Изменить размер шрифта - +

— Тебе просто повезло. К сорока твой желудок взбунтуется. И радости от этого, поверь, будет немного. А это еще что такое? — Заметив, на противоположной стороне улицы мужчину, Эд выпрямился. На нем было застегнутое доверху черное пальто. Шел он медленно. Слишком медленно, слишком осторожно.

Оба детектива одновременно потянулись к оружию и схватились за ручки дверей, а мужчина неожиданно рванулся вперед. Бен уже собирался было распахнуть дверцу, как мужчина подхватил одну из девчушек, возившихся со снежной бабой, и высоко подбросил ее. Девочка звонко рассмеялась:

— Папа!

Вздохнув с облегчением, Бен откинулся на спинку сиденья и смущенно повернулся к Эду:

— Ты, я смотрю, шустрый, вроде меня.

— Она мне нравится. И я рад, что ты отважился отведать индейку с ее дедом.

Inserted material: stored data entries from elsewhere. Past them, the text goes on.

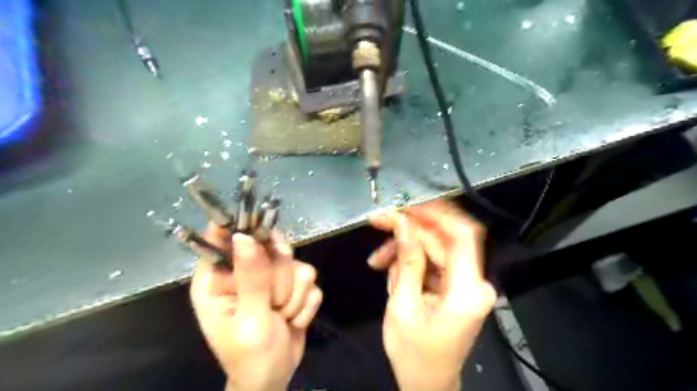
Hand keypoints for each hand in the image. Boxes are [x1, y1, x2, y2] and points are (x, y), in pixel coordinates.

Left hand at [190, 225, 321, 390]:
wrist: (275, 376)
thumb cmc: (250, 355)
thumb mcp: (248, 319)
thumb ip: (250, 277)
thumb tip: (244, 236)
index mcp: (218, 278)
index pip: (223, 237)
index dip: (242, 228)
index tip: (264, 238)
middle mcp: (245, 271)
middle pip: (271, 245)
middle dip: (279, 278)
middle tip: (274, 302)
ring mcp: (272, 277)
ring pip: (296, 263)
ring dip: (293, 296)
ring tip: (281, 316)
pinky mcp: (293, 286)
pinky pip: (310, 280)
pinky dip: (305, 304)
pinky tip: (293, 320)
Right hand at [367, 202, 497, 390]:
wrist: (428, 384)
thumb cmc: (413, 354)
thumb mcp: (402, 307)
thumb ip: (406, 262)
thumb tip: (402, 225)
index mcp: (466, 291)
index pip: (461, 236)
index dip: (436, 214)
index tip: (407, 206)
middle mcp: (474, 283)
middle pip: (442, 240)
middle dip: (409, 231)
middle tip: (378, 224)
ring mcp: (467, 284)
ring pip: (435, 248)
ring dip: (405, 248)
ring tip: (378, 261)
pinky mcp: (457, 286)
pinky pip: (433, 262)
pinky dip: (411, 262)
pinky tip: (392, 272)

— Я рассказал ей про Джоша.

Эд поднял брови, затем натянул матросскую шапочку так, что лица почти не стало видно. Ему было трудно поверить, что Бен способен на такую откровенность.

— Ну, и?..

— Пожалуй, я рад, что сделал это. Тэсс — самое лучшее, что у меня было и есть. О Господи, до чего же сентиментально звучит.

— Да. — Довольный Эд сунул в рот финик. — Влюбленные обычно всегда сентиментальны.

— А кто сказал, что я влюблен? — Слова эти вырвались у Бена мгновенно — так по наитию уходишь от капкана. — Просто она необыкновенный человек.

— Некоторые неохотно признаются в эмоциональной привязанности, потому что боятся, что на весь длинный рейс не хватит силенок. Слово «любовь» становится камнем преткновения: стоит произнести, как оно превращается в ключ, отпирающий замок, за которым хранится их свобода, их дорогое одиночество, — и обязывает воспринимать себя как половину целого.

Бен швырнул на пол обертку от шоколада.

— «Красная книга»?

— Нет, сам придумал. Пожалуй, стоит написать статью на эту тему.

— Слушай, если бы я был влюблен в Тэсс, а впрочем, в кого угодно, что мешало бы мне так прямо и сказать?

— Ну так как же? Влюблен?

— Она мне не безразлична. Далеко не безразлична.

— Эвфемизм.

— Она много для меня значит.

— Увертки.

— Ну ладно, я без ума от нее.

— Уже теплее, Пэрис, но еще не горячо.

На сей раз Бен действительно приоткрыл окно и достал сигарету.

— Черт с тобой: да, я влюблен в нее. Теперь доволен?

— Съешь-ка финик. Сразу лучше себя почувствуешь.

Бен выругался, а потом невольно рассмеялся. Выбросив сигарету, он взял у Эда финик и стал энергично жевать его.

— Ты еще хуже моей матери.

— А напарники для того и существуют, чтобы быть хуже.

 

— В канасту играете? — спросила Лоуэнстайн.

— Во что, извините?

— В канасту. — Лоуэнстайн взглянула на часы: муж, наверное, сейчас купает младшего. Родерик должен быть на своем наружном посту. Бен с Эдом перед возвращением в участок прочешут весь район, а ее старшая дочь, наверное, будет, как всегда, недовольна, что ее заставляют мыть посуду. — Боюсь, хозяйка из меня никудышная. Лоуэнстайн положила половину сандвича назад на светло-зеленое стеклянное блюдо, которое ей так понравилось.

— Вы совершенно не обязаны развлекать меня, доктор Курт.

Тем не менее Тэсс, отодвинув блюдо, попыталась завязать разговор:

— Ведь у вас как будто есть семья?

— Это слабо сказано — целая куча народа.

— Нелегко, наверное, сочетать такую работу, как ваша, и заботиться о семье.